Purdue Researchers Develop New High-Strength Aluminium Alloy

Purdue Researchers Develop New High-Strength Aluminium Alloy
In this photo, Qiang Li makes a deposition program on the operational computer, and Yifan Zhang loads samples into a sputtering chamber to prepare high-strength Al alloy coatings. Source: Purdue University

Researchers at Indiana’s Purdue University say they have developed a new high-strength aluminium alloy coating for use in the aerospace and automotive industries.

The research team, headed up by by professor Xinghang Zhang of the university’s School of Materials Engineering, says the work is an extension of a breakthrough announced earlier this year regarding the discovery of a particular stacking fault and its translation to greater strength in aluminium.

“We have created a very durable and lightweight aluminum alloy that is just as strong as, and possibly stronger than, stainless steel. Our aluminum alloy is lightweight and provides flexibility that stainless steel does not in many applications.”

Per the researchers, a coating made from the alloy, which uses stacking faults that distort the metal’s crystal structure to form nanotwins, can form coatings that are highly corrosion- and wear-resistant. Such a quality is of obvious use to several applications within both the automotive and aerospace sectors.

Purdue doctoral student and research team member Qiang Li elaborated upon the stacking fault and its attributes.

“The 9R type of stacking fault is usually rare in aluminum. We introduce both twin boundaries and 9R phase within nanograins to the lightweight Al alloys that are both strong and highly deformable under stresses. Besides coating applications, we are also looking into scale-up potentials of bulk high-strength Al alloys.”

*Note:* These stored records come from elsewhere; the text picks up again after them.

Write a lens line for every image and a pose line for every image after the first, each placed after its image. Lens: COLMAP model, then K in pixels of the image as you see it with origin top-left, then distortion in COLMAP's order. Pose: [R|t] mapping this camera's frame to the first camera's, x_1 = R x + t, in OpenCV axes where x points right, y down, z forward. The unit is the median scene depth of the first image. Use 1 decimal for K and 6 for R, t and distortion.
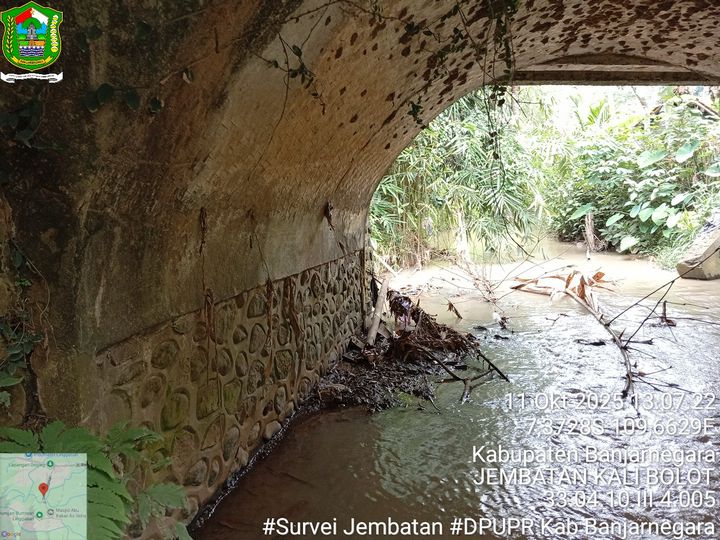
lens RADIAL K [[550.6, 0, 345.8], [0, 550.6, 276.5], [0, 0, 1]] dist [-0.000560, -0.055916]
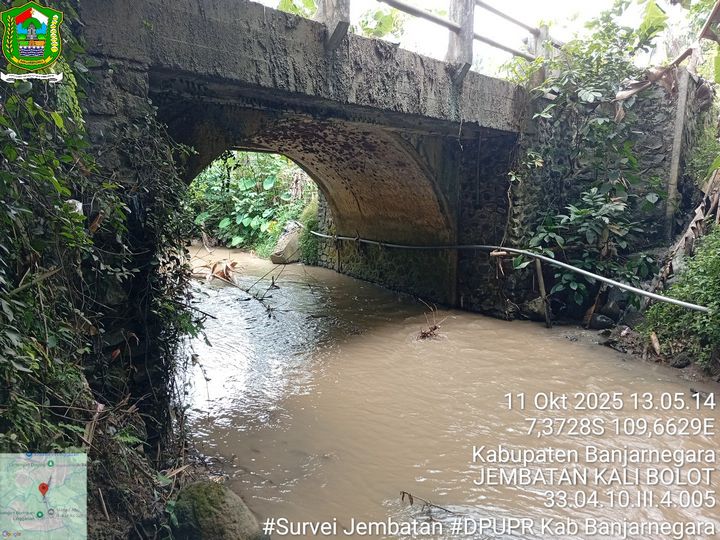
lens RADIAL K [[550.3, 0, 358.4], [0, 550.3, 270.7], [0, 0, 1]] dist [0.096642, -0.208669]
pose [[0.732446, -0.050641, 0.678939, -0.308589], [0.045828, 0.998635, 0.025047, -0.004939], [-0.679281, 0.012769, 0.733768, -0.373531]]
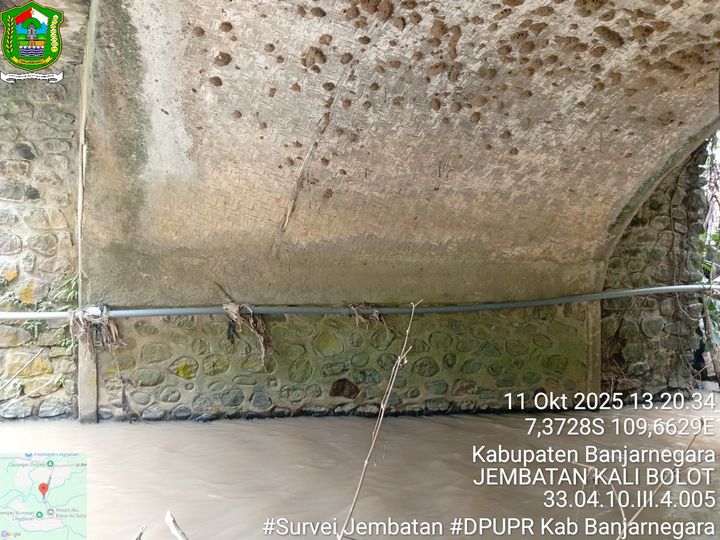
lens RADIAL K [[550.3, 0, 358.4], [0, 550.3, 270.7], [0, 0, 1]] dist [0.096642, -0.208669]
pose [[-0.409660, -0.002467, 0.912235, 0.093444], [0.108691, 0.992741, 0.051495, -0.089835], [-0.905740, 0.120247, -0.406418, 0.648966]]
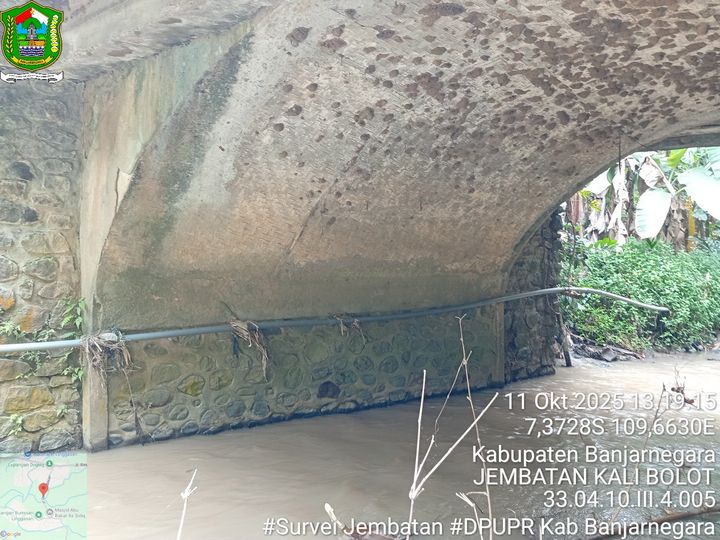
lens RADIAL K [[550.3, 0, 358.4], [0, 550.3, 270.7], [0, 0, 1]] dist [0.096642, -0.208669]
pose [[-0.722372, -0.000468, 0.691505, 0.139447], [0.097035, 0.990037, 0.102037, -0.134724], [-0.684663, 0.140809, -0.715129, 0.833500]]
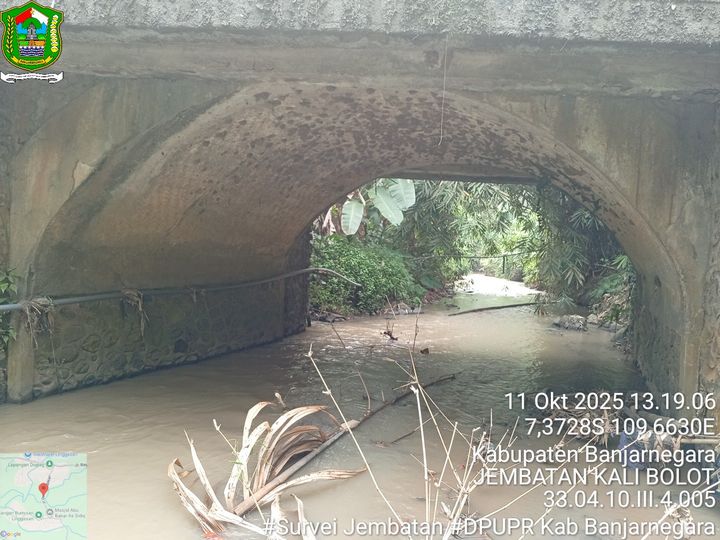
lens RADIAL K [[550.3, 0, 358.4], [0, 550.3, 270.7], [0, 0, 1]] dist [0.096642, -0.208669]
pose [[-0.989181, -0.019412, 0.145409, 0.226181], [0.002980, 0.988343, 0.152217, -0.160709], [-0.146669, 0.151004, -0.977592, 1.106273]]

In addition to the alloy described above, the team has also developed a different alloy that involves the introduction of iron or titanium into the raw aluminium. Per the team, the resultant aluminium-iron alloy is among the strongest aluminium alloys ever developed, rivaling its strength to that of steel.

Both findings have been published in the journals in Advanced Materials and Scripta Materialia, and the process behind the new alloys is currently secured by a patent held by the university.